Madera explained her qualifications, which Villarreal agrees on appeal, show
her knowledge in the field of clinical psychology. She described her years of
practicing clinical psychology and providing clinical therapy to children, including
reviewing literature. See Weatherred, 15 S.W.3d at 542. As a practitioner of
psychology, Madera’s testimony regarding her extensive experience and review of
the literature was consistent with meeting the three necessary considerations for the
reliability of a “soft science.” See id.; Reynolds, 227 S.W.3d at 371 (addressing
psychology as a “soft science”).
11
The evidence showed that Villarreal engaged in behaviors consistent with
grooming. The evidence also established that Sara had a delayed outcry, recanted an
earlier outcry, and suffered from multiple mental health and behavioral issues, all of
which the defense focused on at trial. Madera explained for the jury the dynamics of
grooming, provided examples of these behaviors and how perpetrators use these
behaviors to lower a victim’s defenses. Madera also described mental health issues
child sex abuse victims may experience, including depression and anxiety, but she
agreed that such things could stem from bipolar disorder, which was something Sara
suffered from. Finally, Madera discussed disclosures, delayed outcries and provided
reasons for why a child might recant an outcry. As outlined above, courts have
considered expert testimony on grooming behaviors and behavioral characteristics
of sexually abused children as appropriate, explaining that such testimony is relevant
and useful for the jury in understanding the evidence. See Morris, 361 S.W.3d at
667–68; Cohn, 849 S.W.2d at 819.
Here, the trial court could have reasonably determined that Madera’s
testimony based on her specialized knowledge in clinical psychology, child sex
abuse dynamics, including grooming behaviors, mental health issues seen in child
sex abuse victims, disclosures, and recantation would help the jury understand the
evidence. See Tex.

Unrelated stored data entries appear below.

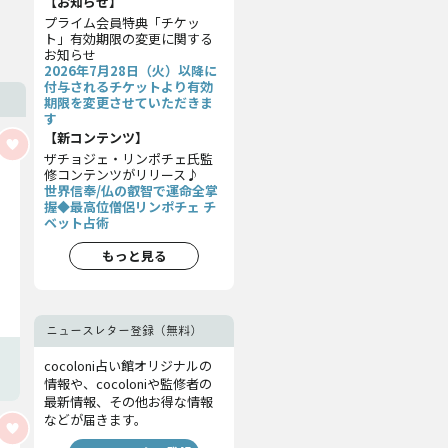
【お知らせ】
プライム会員特典「チケッ
ト」有効期限の変更に関する
お知らせ
2026年7月28日（火）以降に
付与されるチケットより有効
期限を変更させていただきま
す
【新コンテンツ】
ザチョジェ・リンポチェ氏監
修コンテンツがリリース♪
世界信奉/仏の叡智で運命全掌
握◆最高位僧侶リンポチェ チ
ベット占術
もっと見る
ニュースレター登録（無料）
cocoloni占い館オリジナルの
情報や、cocoloniや監修者の
最新情報、その他お得な情報
などが届きます。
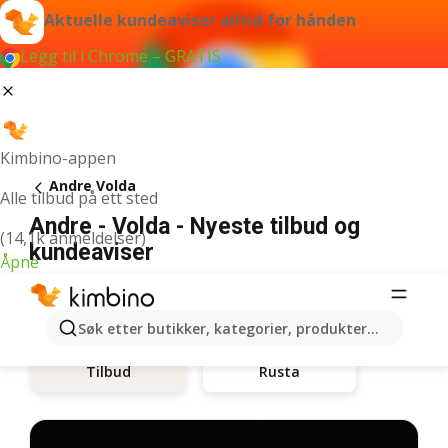
Aktuelle kundeaviser alltid for hånden
Legg til i Chrome – GRATIS
Kimbino-appen
Andre Volda
Alle tilbud på ett sted
Andre - Volda - Nyeste tilbud og
(14,1k anmeldelser)
kundeaviser
Åpne
Søk etter butikker, kategorier, produkter...
Rusta
Tilbud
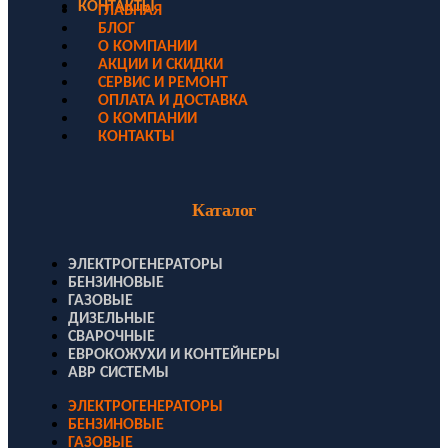
КОНТАКТЫ
ГЛАВНАЯ
БЛОГ
О КОМПАНИИ
АКЦИИ И СКИДКИ
СЕРВИС И РЕМОНТ
ОПЛАТА И ДОСТАВКА
О КОМПАНИИ
КОНТАКТЫ
Каталог
ЭЛЕКТРОГЕНЕРАТОРЫ
БЕНЗИНОВЫЕ
ГАЗОВЫЕ
ДИЗЕЛЬНЫЕ
СВАРОЧНЫЕ
ЕВРОКОЖУХИ И КОНТЕЙНЕРЫ
АВР СИСТЕМЫ
ЭЛЕКТРОГЕНЕРАТОРЫ
БЕНЗИНОВЫЕ
ГАЗОВЫЕ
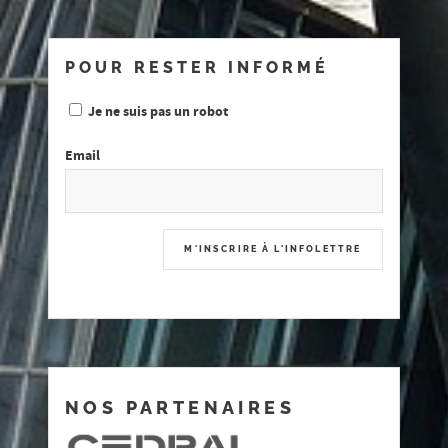
POUR RESTER INFORMÉ
Je ne suis pas un robot
Email
NOS PARTENAIRES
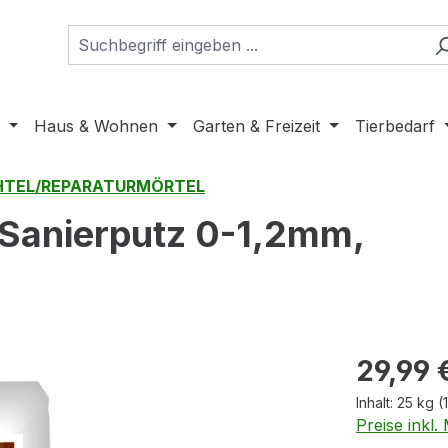
Haus & Wohnen
Garten & Freizeit
Tierbedarf
TEL/REPARATURMÖRTEL
-Sanierputz 0-1,2mm,
Regulärer Pr
29,99 
Inhalt:
25 kg
(
Preise inkl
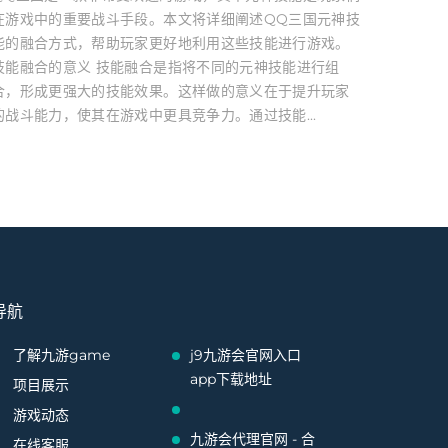
在游戏中的重要战斗手段。本文将详细阐述QQ三国元神技
能的融合方式，帮助玩家更好地利用这些技能进行游戏。
技能融合的意义 技能融合是指将不同的元神技能进行组
合，形成更强大的技能效果。这样做的意义在于提升玩家
的战斗能力，使其在游戏中更具竞争力。通过技能...
导航
了解九游game
j9九游会官网入口
app下载地址
项目展示
游戏动态
九游会代理官网 - 合
在线客服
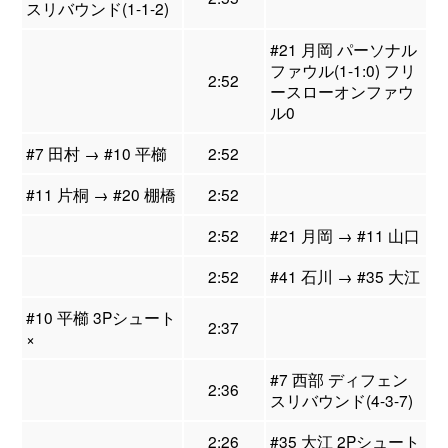
スリバウンド(1-1-2)
#21 月岡 パーソナル
ファウル(1-1:0) フリ
2:52
ースローオンファウ
ル0
#7 田村 → #10 平櫛
2:52
#11 片桐 → #20 棚橋
2:52
2:52
#21 月岡 → #11 山口
2:52
#41 石川 → #35 大江
#10 平櫛 3Pシュート
2:37
×
#7 西部 ディフェン
2:36
スリバウンド(4-3-7)
2:26
#35 大江 2Pシュート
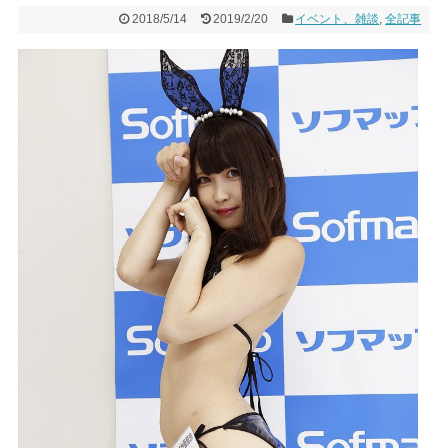
2018/5/14
2019/2/20
イベント、雑談
,
全記事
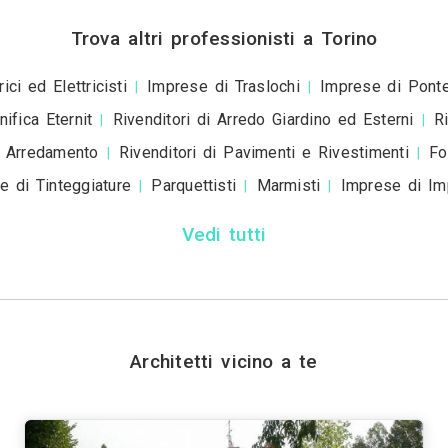
+39
ivacy policy
e le
condizioni d'uso
. Dichiaro che qu
a scopo informativo o p
+ Allega
file
Invia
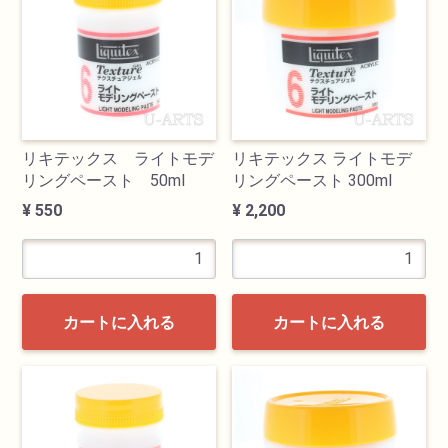
透明水彩絵具
不透明水彩絵具
アクリル絵具
リキテックス ライトモデ
リキテックス ライトモデ
リングペースト 50ml
リングペースト 300ml
日本画絵具
¥ 550
¥ 2,200
画溶液
地塗り材・メディウム
カートに入れる
カートに入れる
コミック画材
コピック用品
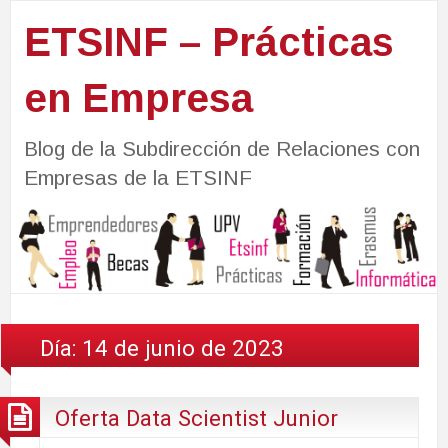
ETSINF – Prácticas
en Empresa
Blog de la Subdirección de Relaciones con
Empresas de la ETSINF
Día:
14 de junio de 2023
Oferta Data Scientist Junior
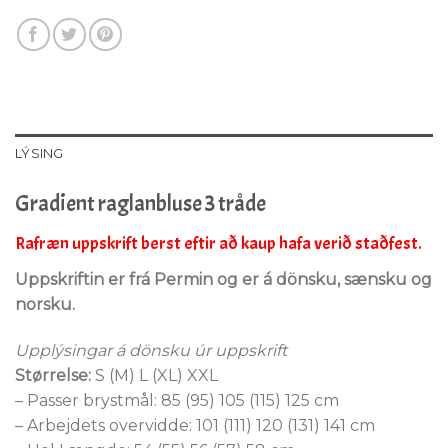
LÝSING
Gradient raglanbluse 3 tråde
Rafræn uppskrift berst eftir að kaup hafa verið staðfest.
Uppskriftin er frá Permin og er á dönsku, sænsku og
norsku.
Upplýsingar á dönsku úr uppskrift
Størrelse:
S (M) L (XL) XXL
– Passer brystmål: 85 (95) 105 (115) 125 cm
– Arbejdets overvidde: 101 (111) 120 (131) 141 cm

R. Evid. 702; Weatherred, 15 S.W.3d at 542; see also Morris,
361 S.W.3d at 667–68; Cohn, 849 S.W.2d at 819. Since the decision to admit
12
Madera’s expert testimony under Rule 702 was within the zone of reasonable
disagreement, we hold the trial court did not abuse its discretion. See Wolfe, 509
S.W.3d at 335. We overrule Villarreal’s sole issue.
CONCLUSION
Having overruled Villarreal’s sole issue, we affirm the trial court’s judgment.
AFFIRMED.
W. SCOTT GOLEMON
Chief Justice
Submitted on January 26, 2026
Opinion Delivered April 1, 2026
Do Not Publish
Before Golemon, C.J., Wright and Chambers, JJ.